Whoopi Goldbergs copper kettle

Quote: lofthouse @ 16th August 2023, 10:06 PM

Whoopi Goldbergs copper kettle

I thought it was Angela Lansbury's copper kettle as mentioned in S1 of the UK version of The Office?

What about Ken Dodds' dad's dog's dead?

If answering the phone to someone I know, I will often say Good mauning -Rene Artois style.
Plenty Doh's when making a mistake and lots of 'my arse.

Quote: MrsLogicFromViz @ 16th August 2023, 10:13 PM

I thought it was Angela Lansbury's copper kettle as mentioned in S1 of the UK version of The Office?

No no no!! Stop getting Partridge wrong!!

https://m.youtube.com/watch?v=hZTTp3kJWgg

Quote: lofthouse @ 16th August 2023, 10:31 PM

No no no!! Stop getting Partridge wrong!!

https://m.youtube.com/watch?v=hZTTp3kJWgg

OMG - you're so right and I am wrong. I totally forgot about KMKYWAP.

If I've achieved something to my satisfaction I say "Piff Paff Poff"
The only thing I remember from "The High Life"

and I pronounce "calibre" like Hancock.

As long as you're not quoting Blackf**kingadder.

Quote: Michael Monkhouse @ 17th August 2023, 6:37 AM

As long as you're not quoting Blackf**kingadder.

As if we would?

I go around quoting Father Ted. When Master Logic used to attend church parade as part of his cubs/beavers duties I used to sit in the pew and "concentrate on looking holy."

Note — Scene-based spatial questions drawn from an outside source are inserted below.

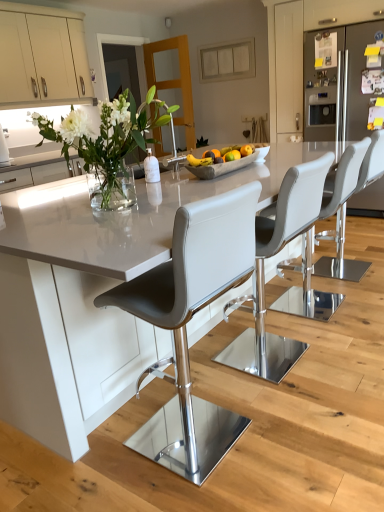
Question: Does satin white cabinet at right, the 1th cabinetry viewed from the right, come in front of matte gray bar stool at center, positioned as the fourth chair in back-to-front order?

Choices:
 (A) no
 (B) yes

Answer: (A)

Question: Can you confirm if satin white cabinet at right, the 2th cabinetry in the left-to-right sequence, is positioned to the left of matte gray bar stool at center, positioned as the fourth chair in back-to-front order?

Choices:
 (A) yes
 (B) no

Answer: (B)

Question: From a real-world perspective, is satin white cabinet at right, the 2th cabinetry in the left-to-right sequence, positioned under matte gray bar stool at center, positioned as the fourth chair in back-to-front order, based on gravity?

Choices:
 (A) yes
 (B) no

Answer: (B)

Question: Considering the relative sizes of satin white cabinet at right, the 2th cabinetry in the left-to-right sequence, and matte gray bar stool at center, positioned as the fourth chair in back-to-front order, in the image provided, is satin white cabinet at right, the 2th cabinetry in the left-to-right sequence, thinner than matte gray bar stool at center, positioned as the fourth chair in back-to-front order,?

Choices:
 (A) yes
 (B) no

Answer: (B)

Question: Can you confirm if satin white cabinet at right, the 2th cabinetry in the left-to-right sequence, is smaller than matte gray bar stool at center, acting as the first chair starting from the front?

Choices:
 (A) no
 (B) yes

Answer: (A)

Question: Is satin white cabinet at right, the 1th cabinetry viewed from the right, positioned with its back to matte gray bar stool at center, acting as the first chair starting from the front?

Choices:
 (A) no
 (B) yes

Answer: (A)

Question: Would you say yellow matte banana at center is part of white glossy table at center's contents?

Choices:
 (A) yes
 (B) no

Answer: (B)

Question: Is white glossy table at center at the left side of yellow matte banana at center?

Choices:
 (A) yes
 (B) no

Answer: (B)

Question: Is white glossy table at center closer to camera compared to yellow matte banana at center?

Choices:
 (A) yes
 (B) no

Answer: (A)

Question: From the image's perspective, is white glossy table at center under yellow matte banana at center?

Choices:
 (A) no
 (B) yes

Answer: (B)

Question: Can you confirm if white glossy table at center is positioned to the right of yellow matte banana at center?

Choices:
 (A) no
 (B) yes

Answer: (B)

Question: Is white glossy table at center smaller than yellow matte banana at center?

Choices:
 (A) no
 (B) yes

Answer: (A)

Question: Can you confirm if matte gray bar stool at center, which ranks as the fourth chair in front-to-back order, is wider than white leather bar stool at center, which is the second chair in front-to-back order?

Choices:
 (A) no
 (B) yes

Answer: (A)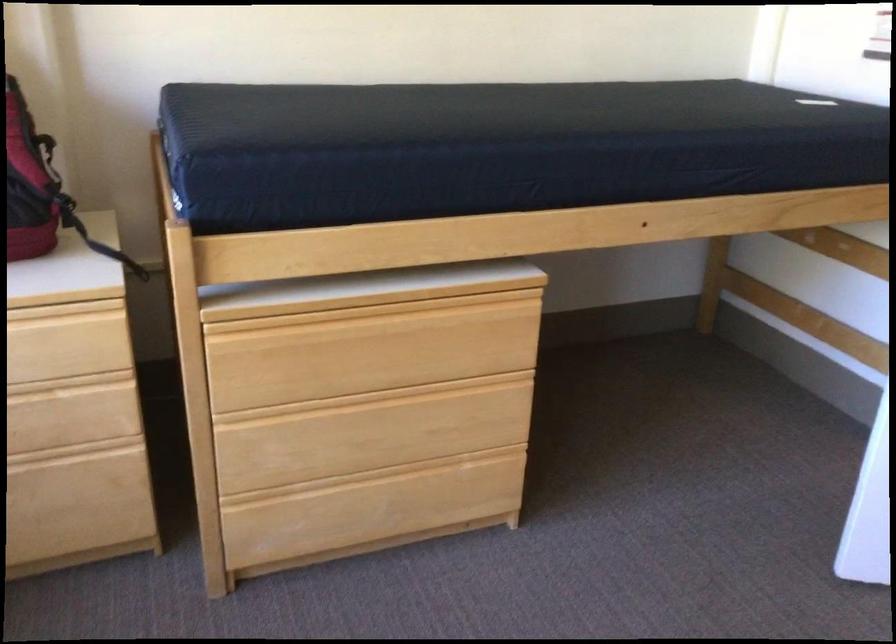
Find where to lift the black backpack strap. Please return your answer as a coordinate pair (x, y).

(101, 245)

Quote: Michael Monkhouse @ 17th August 2023, 6:37 AM

As long as you're not quoting Blackf**kingadder.

That reminds me of a line from Blackadder that's become very popular in my town. Wherever you go people are always saying "the long winter nights must just fly by". Even the vagrants and orphans that have never seen Blackadder say it and I think a few deaf orphans created a musical rhyme with glockenspiels that won an international award. The line is also very popular among the British prison population as a light hearted way of accepting that options for recreation are limited.

"What are you doing today?"

"Just popping in to the exercise yard for an hour and then reading a few chapters of Vera Drake in my cell"

"The long winter nights...."

Quote: Definitely Tarby @ 17th August 2023, 8:56 AM

That reminds me of a line from Blackadder that's become very popular in my town. Wherever you go people are always saying "the long winter nights must just fly by". Even the vagrants and orphans that have never seen Blackadder say it and I think a few deaf orphans created a musical rhyme with glockenspiels that won an international award. The line is also very popular among the British prison population as a light hearted way of accepting that options for recreation are limited.

"What are you doing today?"

"Just popping in to the exercise yard for an hour and then reading a few chapters of Vera Drake in my cell"

"The long winter nights...."

Of course, Vera Drake was referenced in my favourite episode of Extras, the one with the Dullard.